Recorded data
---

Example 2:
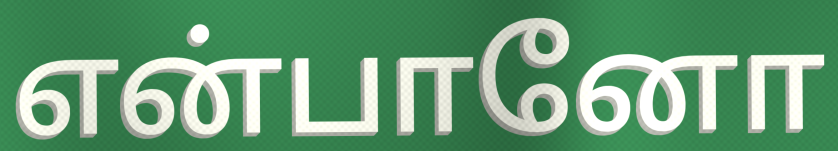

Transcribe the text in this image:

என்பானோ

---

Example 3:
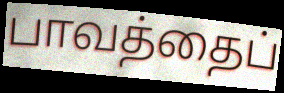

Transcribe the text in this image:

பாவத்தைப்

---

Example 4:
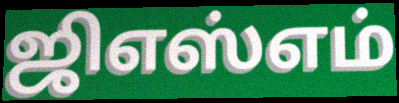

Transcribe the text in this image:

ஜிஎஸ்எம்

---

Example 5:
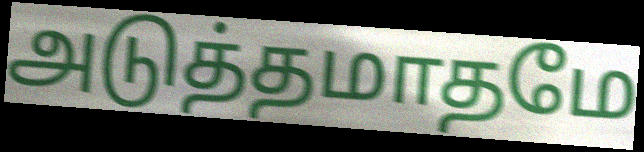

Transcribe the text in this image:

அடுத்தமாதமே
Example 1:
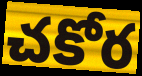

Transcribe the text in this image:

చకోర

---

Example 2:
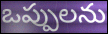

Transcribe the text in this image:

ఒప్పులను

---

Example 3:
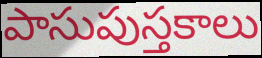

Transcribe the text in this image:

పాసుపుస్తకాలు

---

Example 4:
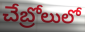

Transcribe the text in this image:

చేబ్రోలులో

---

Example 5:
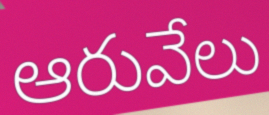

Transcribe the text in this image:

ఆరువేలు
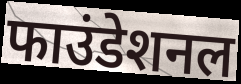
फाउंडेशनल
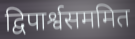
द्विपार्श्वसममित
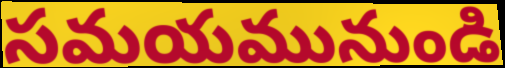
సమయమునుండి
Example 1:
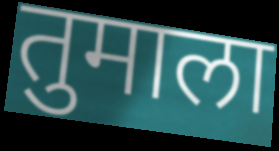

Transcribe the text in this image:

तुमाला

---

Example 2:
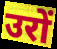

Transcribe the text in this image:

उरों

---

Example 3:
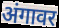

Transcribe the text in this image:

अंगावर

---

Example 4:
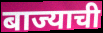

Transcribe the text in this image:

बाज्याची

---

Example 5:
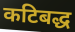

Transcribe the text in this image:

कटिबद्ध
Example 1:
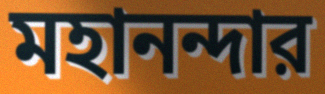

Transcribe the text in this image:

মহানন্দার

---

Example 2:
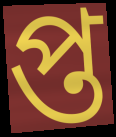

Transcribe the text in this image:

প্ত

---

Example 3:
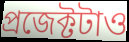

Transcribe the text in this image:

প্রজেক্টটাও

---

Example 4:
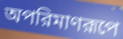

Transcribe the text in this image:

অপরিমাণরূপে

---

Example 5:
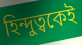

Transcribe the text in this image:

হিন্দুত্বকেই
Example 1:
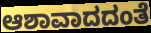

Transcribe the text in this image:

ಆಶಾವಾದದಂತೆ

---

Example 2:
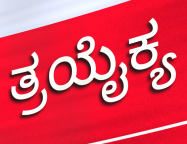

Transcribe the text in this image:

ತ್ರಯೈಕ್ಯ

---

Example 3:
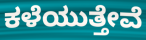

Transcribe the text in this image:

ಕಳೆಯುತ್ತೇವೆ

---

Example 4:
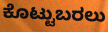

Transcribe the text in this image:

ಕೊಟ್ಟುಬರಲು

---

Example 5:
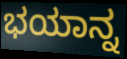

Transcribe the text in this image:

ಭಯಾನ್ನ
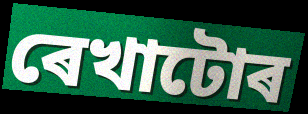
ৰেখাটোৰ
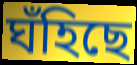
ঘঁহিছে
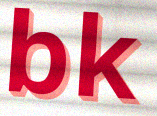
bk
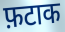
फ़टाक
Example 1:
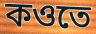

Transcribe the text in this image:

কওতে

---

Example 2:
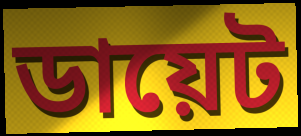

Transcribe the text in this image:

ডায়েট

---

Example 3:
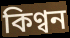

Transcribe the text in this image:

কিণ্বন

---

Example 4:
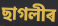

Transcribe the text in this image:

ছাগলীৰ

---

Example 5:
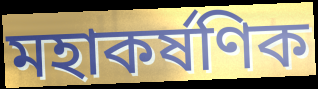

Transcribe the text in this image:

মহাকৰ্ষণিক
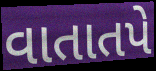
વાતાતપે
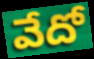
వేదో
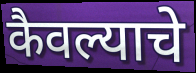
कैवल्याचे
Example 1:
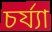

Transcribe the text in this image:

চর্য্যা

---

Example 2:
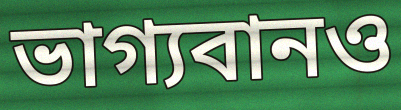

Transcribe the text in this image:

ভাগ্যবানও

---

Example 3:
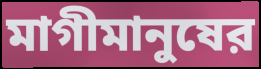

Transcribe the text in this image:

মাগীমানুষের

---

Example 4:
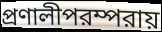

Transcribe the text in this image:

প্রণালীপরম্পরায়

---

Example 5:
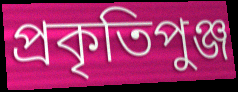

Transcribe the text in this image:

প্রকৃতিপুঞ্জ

→ What is expected: Would you please retype all the data exactly? Leave out whatever pictures it holds.

→ Answer area:
---

Example 2:

Transcribe the text in this image:

என்பானோ

---

Example 3:

Transcribe the text in this image:

பாவத்தைப்

---

Example 4:

Transcribe the text in this image:

ஜிஎஸ்எம்

---

Example 5:

Transcribe the text in this image:

அடுத்தமாதமே
Example 1:

Transcribe the text in this image:

చకోర

---

Example 2:

Transcribe the text in this image:

ఒప్పులను

---

Example 3:

Transcribe the text in this image:

పాసుపుస్తకాలు

---

Example 4:

Transcribe the text in this image:

చేబ్రోలులో

---

Example 5:

Transcribe the text in this image:

ఆరువేలు
फाउंडेशनल
द्विपार्श्वसममित
సమయమునుండి
Example 1:

Transcribe the text in this image:

तुमाला

---

Example 2:

Transcribe the text in this image:

उरों

---

Example 3:

Transcribe the text in this image:

अंगावर

---

Example 4:

Transcribe the text in this image:

बाज्याची

---

Example 5:

Transcribe the text in this image:

कटिबद्ध
Example 1:

Transcribe the text in this image:

মহানন্দার

---

Example 2:

Transcribe the text in this image:

প্ত

---

Example 3:

Transcribe the text in this image:

প্রজেক্টটাও

---

Example 4:

Transcribe the text in this image:

অপরিমাণরূপে

---

Example 5:

Transcribe the text in this image:

হিন্দুত্বকেই
Example 1:

Transcribe the text in this image:

ಆಶಾವಾದದಂತೆ

---

Example 2:

Transcribe the text in this image:

ತ್ರಯೈಕ್ಯ

---

Example 3:

Transcribe the text in this image:

ಕಳೆಯುತ್ತೇವೆ

---

Example 4:

Transcribe the text in this image:

ಕೊಟ್ಟುಬರಲು

---

Example 5:

Transcribe the text in this image:

ಭಯಾನ್ನ
ৰেখাটোৰ
ঘঁহিছে
bk
फ़टाक
Example 1:

Transcribe the text in this image:

কওতে

---

Example 2:

Transcribe the text in this image:

ডায়েট

---

Example 3:

Transcribe the text in this image:

কিণ্বন

---

Example 4:

Transcribe the text in this image:

ছাগলীৰ

---

Example 5:

Transcribe the text in this image:

মহাকৰ্ষণিক
વાતાતપે
వేదో
कैवल्याचे
Example 1:

Transcribe the text in this image:

চর্য্যা

---

Example 2:

Transcribe the text in this image:

ভাগ্যবানও

---

Example 3:

Transcribe the text in this image:

মাগীমানুষের

---

Example 4:

Transcribe the text in this image:

প্রণালীপরম্পরায়

---

Example 5:

Transcribe the text in this image:

প্রকৃতিপুঞ্জ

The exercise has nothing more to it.